Cocodrilos de Tabasco
- Full name: Cocodrilos de Tabasco Fútbol Club
- Nickname(s): Los Cocodrilos (The Crocodiles)
- Founded: 24 November 2017; 7 years ago
- Dissolved: June 2019; 6 years ago
- Ground: Estadio Olímpico de Villahermosa, Villahermosa, Tabasco, Mexico
- Capacity: 10,500
- Owner: Alejandro Mendoza Aguayo
- League: Liga Premier - Serie A
- 2018-19: Preseason
| Home colours | Away colours |

= Cocodrilos de Tabasco =

Mexican football club

The Cocodrilos de Tabasco Fútbol Club, commonly known as Cocodrilos, was a Mexican football club based in Villahermosa, Tabasco.
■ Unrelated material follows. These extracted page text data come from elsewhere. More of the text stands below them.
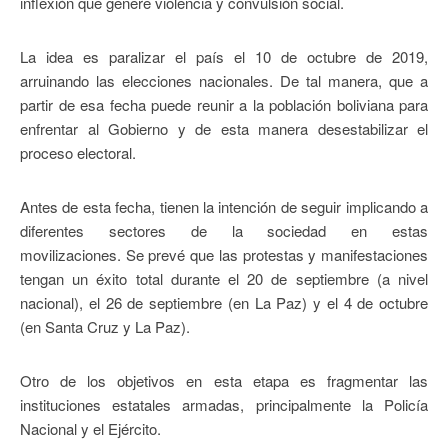
inflexión que genere violencia y convulsión social.
La idea es paralizar el país el 10 de octubre de 2019,
arruinando las elecciones nacionales. De tal manera, que a
partir de esa fecha puede reunir a la población boliviana para
enfrentar al Gobierno y de esta manera desestabilizar el
proceso electoral.
Antes de esta fecha, tienen la intención de seguir implicando a
diferentes sectores de la sociedad en estas
movilizaciones. Se prevé que las protestas y manifestaciones
tengan un éxito total durante el 20 de septiembre (a nivel
nacional), el 26 de septiembre (en La Paz) y el 4 de octubre
(en Santa Cruz y La Paz).
Otro de los objetivos en esta etapa es fragmentar las
instituciones estatales armadas, principalmente la Policía
Nacional y el Ejército.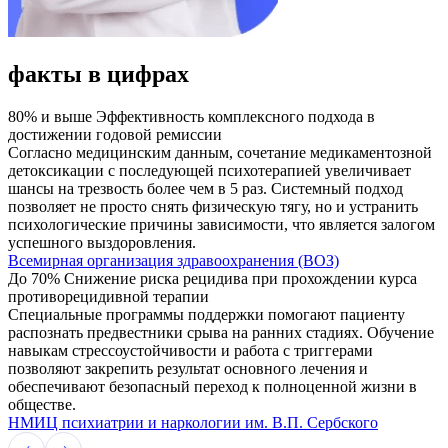
факты в цифрах
80% и выше
Эффективность комплексного подхода в
достижении годовой ремиссии
Согласно медицинским данным, сочетание медикаментозной
детоксикации с последующей психотерапией увеличивает
шансы на трезвость более чем в 5 раз. Системный подход
позволяет не просто снять физическую тягу, но и устранить
психологические причины зависимости, что является залогом
успешного выздоровления.
Всемирная организация здравоохранения (ВОЗ)
До 70%
Снижение риска рецидива при прохождении курса
противорецидивной терапии
Специальные программы поддержки помогают пациенту
распознать предвестники срыва на ранних стадиях. Обучение
навыкам стрессоустойчивости и работа с триггерами
позволяют закрепить результат основного лечения и
обеспечивают безопасный переход к полноценной жизни в
обществе.
НМИЦ психиатрии и наркологии им. В.П. Сербского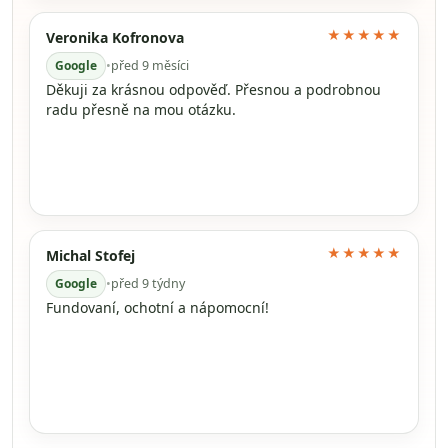
★★★★★
Veronika Kofronova
Google
•
před 9 měsíci
Děkuji za krásnou odpověď. Přesnou a podrobnou
radu přesně na mou otázku.
★★★★★
Michal Stofej
Google
•
před 9 týdny
Fundovaní, ochotní a nápomocní!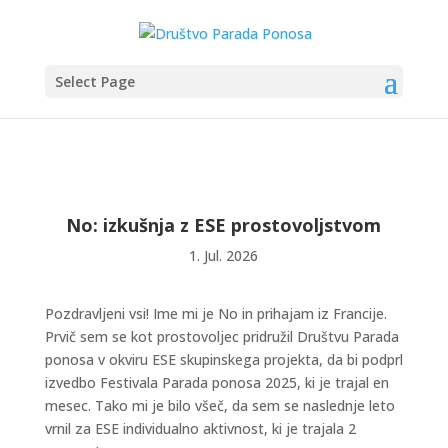
Select Page
No: izkušnja z ESE prostovoljstvom
1. Jul. 2026
Pozdravljeni vsi! Ime mi je No in prihajam iz Francije.
Prvič sem se kot prostovoljec pridružil Društvu Parada
ponosa v okviru ESE skupinskega projekta, da bi podprl
izvedbo Festivala Parada ponosa 2025, ki je trajal en
mesec. Tako mi je bilo všeč, da sem se naslednje leto
vrnil za ESE individualno aktivnost, ki je trajala 2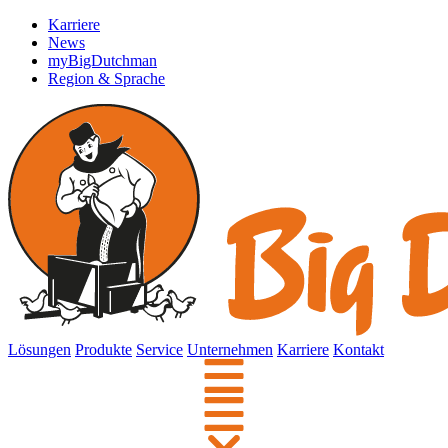
Karriere
News
myBigDutchman
Region & Sprache
Lösungen
Produkte
Service
Unternehmen
Karriere
Kontakt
The club was founded in 2017, and played in the Serie A of Liga Premier.

==History==
On June 22, 2017, Francisco Negrete Arceo announced the foundation of Isleños del Carmen, and at the same time the sightseeing announcement that would begin the following day.

On September 13, 2017, the board announced the transfer of the team to Villahermosa, Tabasco, after having problems with the original field in Ciudad del Carmen, Campeche.

In July 2018, the team was promoted to Serie A as part of a franchise expansion, so it achieved its promotion automatically.
 On the other hand, in August of the same year, it was announced that the team would have a subsidiary team in the Tercera División de México during the 2018–19 season.